Click on the Variable tool (small calculator icon) and place it in the Benadryl slot on the form.

Now, right click on the Variable you just placed and choose Calculations… Set the value of this value to be the last weight, in kg, times 1.25:

Value := (physical[‘WEIGHT1’] / 2.2) * 1.25;

Notice the := and the ; at the end. Perfect – except, if we have a fat kid, the order will be to give 192 mg of Benadryl! So we want to set an upper limit of 50 mg:

Value := (physical[‘WEIGHT1’] / 2.2) * 1.25;
if value > 50 then value := 50;

And we want to not give orders for 29.0825 mg, so we’ll round the calculation to the nearest whole number:

Value := (physical[‘WEIGHT1’] / 2.2) * 1.25;
value := round(value);
if value > 50 then value := 50;

Now we will have the report calculate whether the kid should get Epipen or Epipen Jr. You could look in the Rx section to see what the kid has been prescribed most recently, but this way is actually a little easier.

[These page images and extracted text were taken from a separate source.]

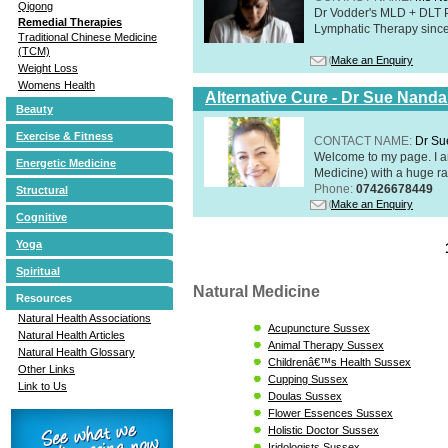
Qigong
Dr Vodder's MLD + DLT 
Remedial Therapies
Lymphatic Therapy sinc
Traditional Chinese Medicine
(TCM)
Make an Enquiry
Weight Loss
Womens Health
Alternative Cure - Dr Sue Nand
Beauty
Exercise & Fitness
CONTACT NAME:
Dr Su
Welcome to my page. I 
Energetic Medicine
Medicine) with a huge ran
Phone:
07426678449
Structural
Make an Enquiry
Cognitive
Yoga
Spiritual
Natural Medicine
Resources
Natural Health Associations
Acupuncture Sussex
Natural Health Articles
Animal Therapy Sussex
Natural Health Glossary
Childrenâ€™s Health Sussex
Other Links
Cupping Sussex
Link to Us
Doulas Sussex
Flower Essences Sussex
Holistic Doctor Sussex
Iridologists Sussex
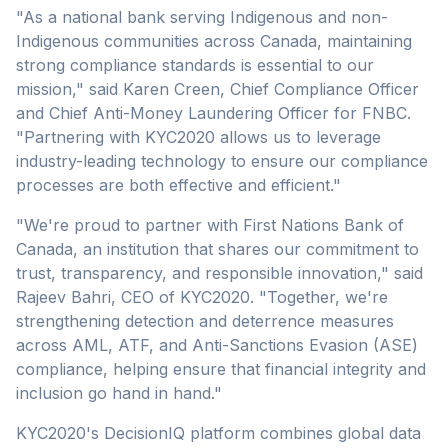
"As a national bank serving Indigenous and non-
Indigenous communities across Canada, maintaining
strong compliance standards is essential to our
mission," said Karen Creen, Chief Compliance Officer
and Chief Anti-Money Laundering Officer for FNBC.
"Partnering with KYC2020 allows us to leverage
industry-leading technology to ensure our compliance
processes are both effective and efficient."
"We're proud to partner with First Nations Bank of
Canada, an institution that shares our commitment to
trust, transparency, and responsible innovation," said
Rajeev Bahri, CEO of KYC2020. "Together, we're
strengthening detection and deterrence measures
across AML, ATF, and Anti-Sanctions Evasion (ASE)
compliance, helping ensure that financial integrity and
inclusion go hand in hand."
KYC2020's DecisionIQ platform combines global data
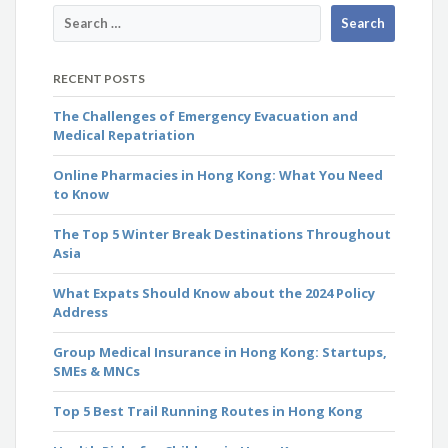
RECENT POSTS
The Challenges of Emergency Evacuation and
Medical Repatriation
Online Pharmacies in Hong Kong: What You Need
to Know
The Top 5 Winter Break Destinations Throughout
Asia
What Expats Should Know about the 2024 Policy
Address
Group Medical Insurance in Hong Kong: Startups,
SMEs & MNCs
Top 5 Best Trail Running Routes in Hong Kong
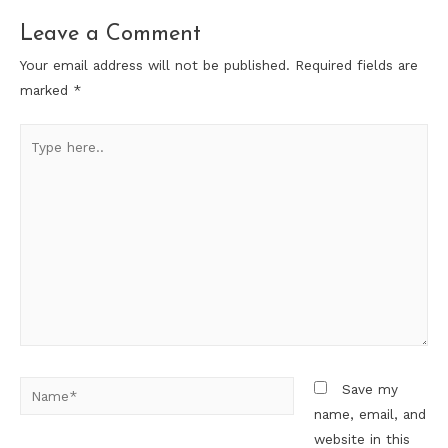
Leave a Comment
Your email address will not be published.
Required fields are
marked
*
Type
here..
Name*
Save my
name, email, and
website in this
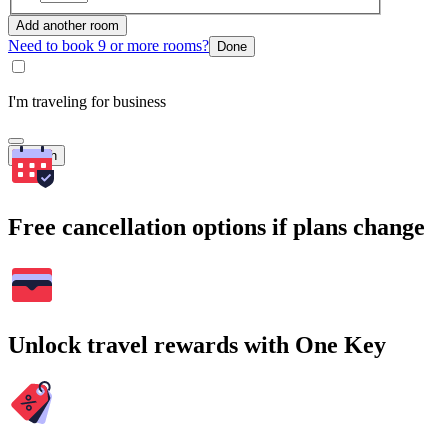
Add another room
Need to book 9 or more rooms?
Done
I'm traveling for business
Search
Free cancellation options if plans change
Unlock travel rewards with One Key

Start by putting X’s in BOTH the Epipen and Epipen Jr box usign the Label tool. Make sure it lines up with the box in Preview mode. You can change fonts and font sizes if you need to.

The X on the left is “Label1” and the X on the right is “Label2” (you can see what identities OP Reports has assigned them by clicking on an element, then looking in the very lower left corner of the OP Reports screen. Here Label2 is highlighted.

Now add a dummy variable. It won’t actually compute a numeric value – but it will turn Label1 and Label2 off and on, or on and off, respectively, depending on the child’s weight.

depending on the weight of the kid. Here is Variable3, just tucked away to the right.

Now we add some calculations to Variable3:

if physical[‘WEIGHT1’] >= 55 then Label1.Visible := true;
if physical[‘WEIGHT1’] >= 55 then Label2.Visible := false;
if physical[‘WEIGHT1’] < 55 then Label1.Visible := false;
if physical[‘WEIGHT1’] < 55 then Label2.Visible := true;

(Remember that the OP field WEIGHT1 stores a child’s weight in lbs, not kg, so we need thresholds of 55 lbs, rather than weights of 25 kg, to determine whether the child should get EpiPen or EpiPen Jr.

You can make this more elegant with if/then/else constructions, but it works just fine without.